Peu adepte du genre western, je me suis quand même laissée tenter par les Frères Sisters de Jacques Audiard, curiosité pour le réalisateur du sublime film Un Prophète (2009) s'essayant à un genre typiquement américain.
Fin XIXème siècle, on suit les Frères Sisters, Eli et Charlie, tueurs à gages au lourd passé, trimbalant avec eux des casseroles et travaillant pour un certain Commodore. Leur mission est de traquer, torturer et tuer un homme, un chimiste ayant une solution miraculeuse pour trouver de l'or facilement. Pour cela, ils seront guidés par un certain John Morris, détective sur la trace du chimiste Hermann Kermit Warm.
Le duo des frères Eli (John C Reilly) et Charlie (Joaquin Phoenix) fonctionne très bien à l'écran. On comprend leur solidarité, leur complicité dans leurs batailles armées tout comme ce qui les séparent, les volontés de vie qui divergent. L'autre duo, celle du chimiste (Riz Ahmed) et le détective (Jake Gyllenhaal) reste moins accrocheur et surtout moins exploité, le revirement de position de John Morris est plus perceptible que compréhensible. Casting superbe d'un quatuor qui fonctionne auquel on s'attache tout le long du film.
Le film joue sur les contrastes, tant dans les personnages, dans les duos, que dans les séquences avec des images superbes de clair-obscurs donnant de fait des dimensions plus importantes, une profondeur à la compréhension du film. La réalisation oublie les plans ultra-serrés sur les visages, les duels dans les rues près du saloon, ouvrant le film sur un western plus moderne avec des personnages à la psychologie plus développée, pour les adeptes des westerns peut-être manque t-il un peu de ses bagarres de rues qui passent un peu à la va vite.

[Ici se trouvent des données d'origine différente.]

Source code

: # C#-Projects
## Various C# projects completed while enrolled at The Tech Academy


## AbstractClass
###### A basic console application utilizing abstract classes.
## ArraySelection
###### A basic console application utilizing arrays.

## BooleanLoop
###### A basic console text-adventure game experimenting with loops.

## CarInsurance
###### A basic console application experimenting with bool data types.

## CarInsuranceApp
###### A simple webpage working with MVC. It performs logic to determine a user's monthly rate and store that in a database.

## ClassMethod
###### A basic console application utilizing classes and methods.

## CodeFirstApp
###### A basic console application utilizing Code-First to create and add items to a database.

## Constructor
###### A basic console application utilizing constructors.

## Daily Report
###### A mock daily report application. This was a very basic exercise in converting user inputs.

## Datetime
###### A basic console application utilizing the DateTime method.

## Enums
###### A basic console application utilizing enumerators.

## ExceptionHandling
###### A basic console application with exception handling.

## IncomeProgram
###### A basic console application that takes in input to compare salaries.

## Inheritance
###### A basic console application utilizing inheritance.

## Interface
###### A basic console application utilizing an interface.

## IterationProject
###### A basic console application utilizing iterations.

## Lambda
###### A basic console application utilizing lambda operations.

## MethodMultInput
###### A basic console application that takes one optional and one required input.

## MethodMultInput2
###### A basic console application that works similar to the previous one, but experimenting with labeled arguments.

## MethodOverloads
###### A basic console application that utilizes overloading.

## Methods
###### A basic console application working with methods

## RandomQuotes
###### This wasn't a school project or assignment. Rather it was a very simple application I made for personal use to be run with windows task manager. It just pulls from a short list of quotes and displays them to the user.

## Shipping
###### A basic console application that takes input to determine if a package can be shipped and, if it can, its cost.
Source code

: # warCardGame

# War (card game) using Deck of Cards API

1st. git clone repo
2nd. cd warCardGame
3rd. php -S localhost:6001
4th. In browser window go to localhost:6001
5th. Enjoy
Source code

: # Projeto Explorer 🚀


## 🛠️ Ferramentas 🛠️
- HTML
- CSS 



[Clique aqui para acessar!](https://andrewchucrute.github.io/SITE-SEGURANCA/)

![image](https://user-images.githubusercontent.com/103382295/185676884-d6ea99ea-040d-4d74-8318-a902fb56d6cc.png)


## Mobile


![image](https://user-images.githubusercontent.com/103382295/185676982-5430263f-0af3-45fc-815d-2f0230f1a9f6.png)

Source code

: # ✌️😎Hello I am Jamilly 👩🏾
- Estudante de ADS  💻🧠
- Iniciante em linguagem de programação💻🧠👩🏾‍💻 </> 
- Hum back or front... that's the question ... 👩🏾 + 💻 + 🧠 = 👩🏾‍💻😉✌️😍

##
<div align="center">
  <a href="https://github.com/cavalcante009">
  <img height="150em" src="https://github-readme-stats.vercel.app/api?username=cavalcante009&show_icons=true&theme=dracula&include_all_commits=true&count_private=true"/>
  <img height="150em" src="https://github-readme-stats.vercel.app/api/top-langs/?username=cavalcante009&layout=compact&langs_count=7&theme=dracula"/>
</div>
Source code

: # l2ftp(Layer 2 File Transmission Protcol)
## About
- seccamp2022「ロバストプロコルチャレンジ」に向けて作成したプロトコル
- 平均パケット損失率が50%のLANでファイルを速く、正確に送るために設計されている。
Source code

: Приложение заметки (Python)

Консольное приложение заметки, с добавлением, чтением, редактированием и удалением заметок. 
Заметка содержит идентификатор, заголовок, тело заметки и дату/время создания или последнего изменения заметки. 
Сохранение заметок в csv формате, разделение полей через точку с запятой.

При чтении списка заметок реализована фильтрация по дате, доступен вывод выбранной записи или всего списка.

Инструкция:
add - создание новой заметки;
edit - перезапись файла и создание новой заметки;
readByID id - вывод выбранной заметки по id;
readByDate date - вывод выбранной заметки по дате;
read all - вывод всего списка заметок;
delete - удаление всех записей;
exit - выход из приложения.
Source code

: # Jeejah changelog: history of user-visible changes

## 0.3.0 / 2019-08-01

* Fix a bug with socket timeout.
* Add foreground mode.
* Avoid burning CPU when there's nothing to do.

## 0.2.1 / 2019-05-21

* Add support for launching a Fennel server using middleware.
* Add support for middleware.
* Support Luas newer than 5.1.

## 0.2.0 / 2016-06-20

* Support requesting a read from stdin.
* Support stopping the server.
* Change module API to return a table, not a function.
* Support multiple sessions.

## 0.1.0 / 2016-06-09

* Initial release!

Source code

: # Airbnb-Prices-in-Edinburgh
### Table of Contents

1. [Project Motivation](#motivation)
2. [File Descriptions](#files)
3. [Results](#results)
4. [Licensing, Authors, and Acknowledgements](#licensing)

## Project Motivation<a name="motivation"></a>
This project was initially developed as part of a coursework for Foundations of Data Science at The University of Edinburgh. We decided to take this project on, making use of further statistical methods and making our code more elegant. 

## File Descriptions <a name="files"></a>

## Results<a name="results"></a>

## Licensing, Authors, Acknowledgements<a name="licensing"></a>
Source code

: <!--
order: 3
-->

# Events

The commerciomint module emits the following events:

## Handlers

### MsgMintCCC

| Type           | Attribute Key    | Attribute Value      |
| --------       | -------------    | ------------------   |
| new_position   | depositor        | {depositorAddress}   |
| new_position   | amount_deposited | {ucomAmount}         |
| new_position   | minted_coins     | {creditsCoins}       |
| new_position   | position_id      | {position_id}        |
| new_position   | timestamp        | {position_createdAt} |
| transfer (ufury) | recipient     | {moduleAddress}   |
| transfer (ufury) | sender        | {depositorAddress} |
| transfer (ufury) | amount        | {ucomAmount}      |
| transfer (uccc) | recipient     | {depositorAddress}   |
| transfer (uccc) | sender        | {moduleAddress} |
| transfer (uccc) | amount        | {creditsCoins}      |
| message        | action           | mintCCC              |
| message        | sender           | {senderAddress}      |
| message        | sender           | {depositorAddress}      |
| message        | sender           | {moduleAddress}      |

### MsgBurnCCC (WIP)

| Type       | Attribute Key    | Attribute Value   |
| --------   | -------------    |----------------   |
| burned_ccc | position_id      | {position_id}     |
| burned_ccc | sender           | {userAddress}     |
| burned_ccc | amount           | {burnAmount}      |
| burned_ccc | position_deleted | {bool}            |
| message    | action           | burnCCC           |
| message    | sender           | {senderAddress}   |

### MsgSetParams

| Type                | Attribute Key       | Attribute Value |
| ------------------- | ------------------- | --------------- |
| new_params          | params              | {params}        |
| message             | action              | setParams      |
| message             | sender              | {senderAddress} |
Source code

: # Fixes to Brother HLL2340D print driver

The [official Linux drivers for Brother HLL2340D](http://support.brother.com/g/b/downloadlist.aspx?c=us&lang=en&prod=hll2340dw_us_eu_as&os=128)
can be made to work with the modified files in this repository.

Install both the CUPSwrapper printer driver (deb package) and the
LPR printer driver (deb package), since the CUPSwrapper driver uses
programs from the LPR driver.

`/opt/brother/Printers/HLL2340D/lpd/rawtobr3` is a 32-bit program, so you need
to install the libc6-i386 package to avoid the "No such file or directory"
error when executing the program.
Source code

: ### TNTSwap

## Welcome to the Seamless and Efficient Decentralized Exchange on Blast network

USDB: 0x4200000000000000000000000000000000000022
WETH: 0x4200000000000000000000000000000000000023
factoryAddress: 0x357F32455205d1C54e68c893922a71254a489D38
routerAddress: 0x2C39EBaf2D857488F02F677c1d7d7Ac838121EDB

Il reste quand même des aspects négatifs. Le premier bémol du film, et pas le moindre, reste l'histoire, le passé de la famille Sisters, qui n'est développé que par l'intermédiaire d'un rêve d'un des frères. Rien dans la réalisation de ce flash-back, que l'on peut qualifier de maladroite pour ne pas dire bâclée pour poser une assise du lourd passif, ne permet de comprendre la profondeur du trouble qui peut habiter les deux frères ni ce qui a réellement amené Charlie à tuer leur père.
Le deuxième bémol du film est la figure du Commodore, entre-aperçue dans le film. On comprend son pouvoir mais pas ce qui a amené les Frères à travailler pour lui. On peut comprendre la figure paternelle de substitution pour Charlie mais tout cela n'est qu'esquissé sous forme de plan muet et discours sans fond réel.
Le film ne manque pas de charme, avec une très belle réalisation, l'ensemble aurait mérité un peu plus d'exploitation pour un film plus profond. Un western français de haut vol, un visionnage recommandé.